Pourquoi les animaux ne parlent pas ?

   C'est une bonne question. Mais tu es bien le seul à t'en préoccuper. Dans l'ensemble, les gens aujourd'hui sont bien contents que les animaux ne parlent pas. Imagine s'ils faisaient, eux-aussi des tours de chants, des promesses électorales, et leur  propre version de la ferme des célébrités à la télévision ! Non. C'est mieux ainsi.

    Par exemple si tu as un chien, quand tu discutes avec lui , tu fais les demandes et les réponses "Il est content le chien ? Ah oui, il remue la queue. C'est qu'il est content le chien !" Et s'il commence à japper un peu trop haut ou à montrer les crocs, tu peux lui mettre un coup de pied au cul et l'injurier. Il ne comprendra pas pourquoi mais il saura que tu es le maître. Car le maître est toujours celui qui a la parole et donc le dernier mot.

    Autrefois les animaux parlaient. Comme toi et moi. Tous n'étaient pas également doués. Parmi les oiseaux qui étaient de loin les plus bavards, la pie était la plus forte. On l'appelait la pie-jacasse. De cette époque ancienne certains volatils ont gardé le souvenir. On trouve encore dans les campagnes des vieux mainates édentés ou d'ignobles perroquets déplumés qui pérorent du haut de leurs perchoirs. En réalité, maintenant tous sont gâteux et ils se contentent de répéter ce que disent les hommes. C’est dire où ils sont tombés. Avant ils réfléchissaient avant de parler. Maintenant ils radotent ou alors ils montrent un goût exagéré pour les gros mots et les histoires de cul.

    J’ai même connu un âne qui savait écrire. Il avait même une belle plume. Petit à petit il a perdu cette faculté. Il se contente maintenant de braire au coin des son pré, l’œil mouillé.

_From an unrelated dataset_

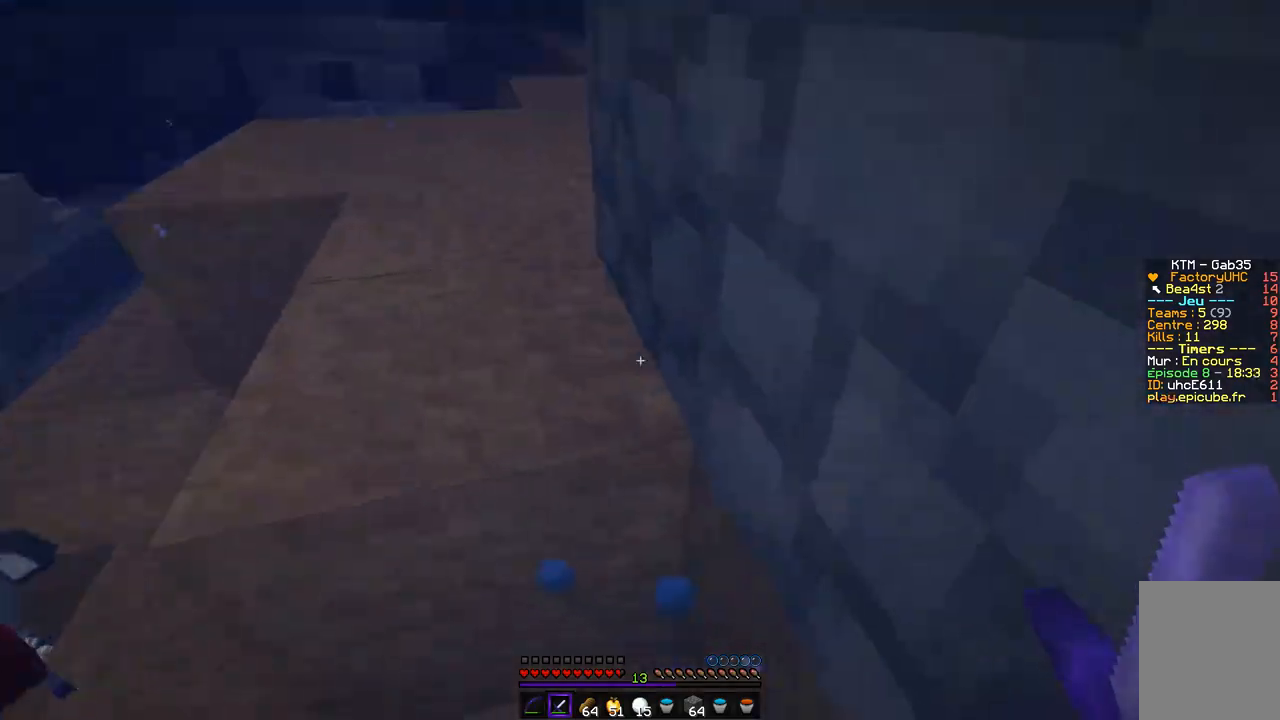
Gameplay with keyboard and mouse; each line is a JSON object with the keys and mouse buttons held at the frame after it. "events" lists presses ("down") and releases ("up") of "d", "q", "s", "z", "mouse_left" and "mouse_right" between this image and that frame as [ms after this image, input, new state], when the widget could be followed in between. "mouse_left", "mouse_right" = the "left", "right" buttons of the "mouse" list. No other keys are recorded. Fast repeated clicks can show as one long hold. Mouse movement is not recorded.
{"keys": ["z"], "mouse": ["right"], "events": [[456, "mouse_right", "down"]]}
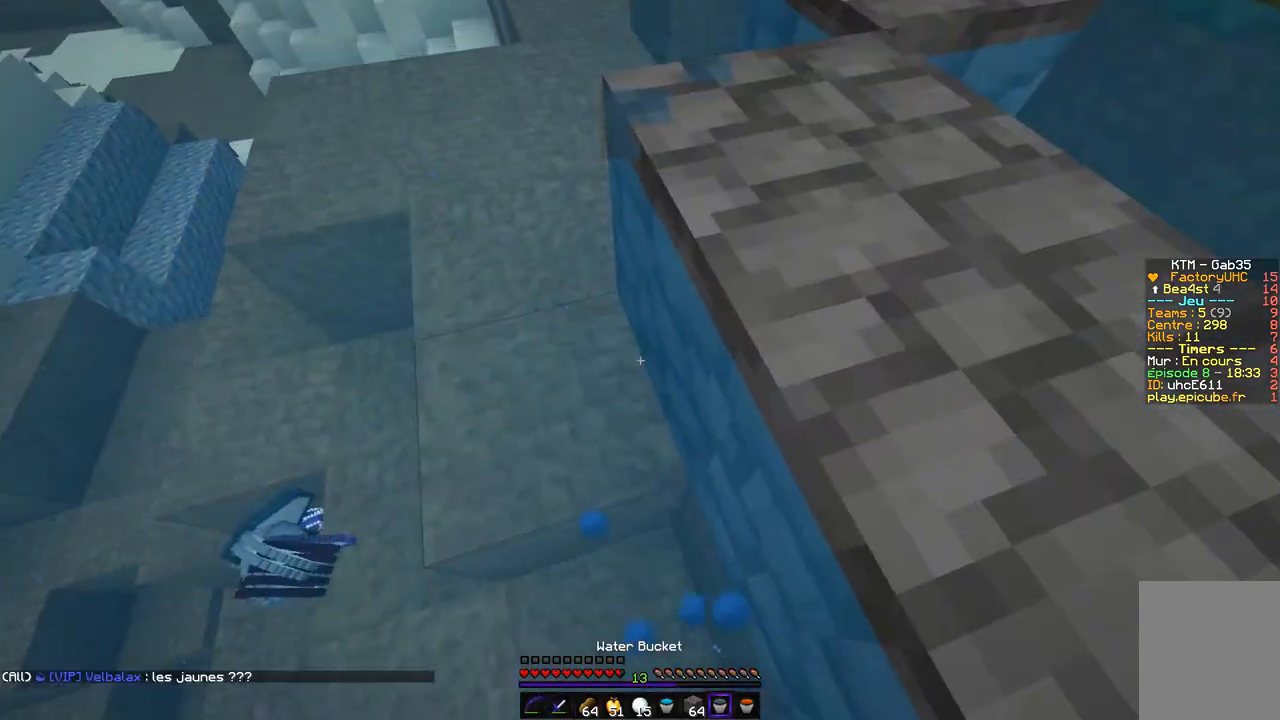
{"keys": ["z"], "mouse": [], "events": [[270, "mouse_right", "up"]]}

Il trotte, il trotte et il fait des pets.  Rien de sérieux , du vent quoi .

    Les chats aussi avaient la langue bien pendue. Les chattes surtout. Il n’y avait pas comme ces mignonnes petites chattes pour  vous tenir compagnie en vous racontant des histoires. Curieuses et infatigables elles posaient des questions et proposaient pour jouer des énigmes savantes. Si tu ne savais pas répondre, tu devais, c'était le gage, donner ta langue à la chatte. C'est resté dans la mémoire de tous ça aussi. Sauf qu'aujourd'hui, je ne sais pas pourquoi, on dit donner sa langue au chat. Pourtant, ces jeux de langue se faisaient exclusivement avec les femelles chat. D'ailleurs, dans toutes les espèces animales, les femelles ont toujours été plus douées pour la parole. Quand tu avais donné ta langue à la chatte, c'était fini pour toi. Tu n'avais plus la parole. Tu devais leur obéir et surtout ne pas piper un mot.

    L’éléphant aussi parlait. Il disait des mensonges aussi gros que lui. On prit l’habitude de ne pas le croire. Il trompait bien son monde. Mais ça se voyait sur sa figure.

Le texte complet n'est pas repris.